Six Layers to Create:
- Awareness: Practitioner personal story about why they chose aesthetics
- Philosophy: Their approach to skin health and why laser is different from injectables
- Problem: Why most skin treatments do not deliver long-term results
- Proof: Before and after cases, recovery timelines, patient transformations
- Testimonial: Patient discussing their laser experience
- Behind-the-Scenes: Day in the life of the practitioner, showing laser consultations
Trinity Check for Each Piece:
- Clear Solution: Does the content show HOW laser works, not just that it works?
- Unique: Is this explanation easier, more effective, or better than what they have seen before?
- Depictable: Can the viewer picture themselves getting laser treatment at this clinic?
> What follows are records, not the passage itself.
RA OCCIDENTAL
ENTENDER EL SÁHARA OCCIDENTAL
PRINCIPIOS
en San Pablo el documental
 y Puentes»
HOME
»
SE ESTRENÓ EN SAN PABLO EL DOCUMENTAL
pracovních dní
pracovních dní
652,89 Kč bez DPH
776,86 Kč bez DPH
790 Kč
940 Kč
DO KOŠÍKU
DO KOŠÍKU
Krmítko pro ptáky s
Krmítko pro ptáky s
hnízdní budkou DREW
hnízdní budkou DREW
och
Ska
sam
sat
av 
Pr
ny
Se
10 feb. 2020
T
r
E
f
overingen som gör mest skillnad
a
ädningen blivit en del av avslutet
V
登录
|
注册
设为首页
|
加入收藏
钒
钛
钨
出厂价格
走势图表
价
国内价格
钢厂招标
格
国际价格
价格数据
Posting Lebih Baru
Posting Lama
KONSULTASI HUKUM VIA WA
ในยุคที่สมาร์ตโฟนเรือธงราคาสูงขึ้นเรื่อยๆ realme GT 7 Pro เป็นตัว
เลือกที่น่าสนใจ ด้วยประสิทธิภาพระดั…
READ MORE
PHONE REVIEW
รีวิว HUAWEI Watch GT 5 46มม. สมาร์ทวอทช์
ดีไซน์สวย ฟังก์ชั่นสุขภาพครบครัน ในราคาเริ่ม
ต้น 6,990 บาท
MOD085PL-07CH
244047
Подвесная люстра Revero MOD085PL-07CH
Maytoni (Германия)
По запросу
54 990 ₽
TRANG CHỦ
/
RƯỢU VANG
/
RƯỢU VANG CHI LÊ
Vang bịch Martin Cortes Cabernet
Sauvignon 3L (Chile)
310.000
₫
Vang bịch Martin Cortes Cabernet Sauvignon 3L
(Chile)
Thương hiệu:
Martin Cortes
Keywords: Use professional language (laser resurfacing, collagen stimulation, skin renewal) rather than shock terms. This is high-ticket content for educated patients.
Shoot Requirements: Capture practitioner explaining treatment, laser machine B-roll, consultation moments, recovery content, patient testimonials. Do NOT film Hydrafacial content even if it seems easier.
Final Reminder
Every piece of content you create must be traceable back through these frameworks:
- Why this treatment? (Strategic Prioritization)
- What stage of the journey? (Six-Layer Funnel)
- Does it deliver value? (Trinity of Value)
- Is the language matched to audience? (Keyword Signaling)
- Do we have the footage? (Shoot SOP)
"If you cannot answer all five questions, stop and fix the gap before creating or posting."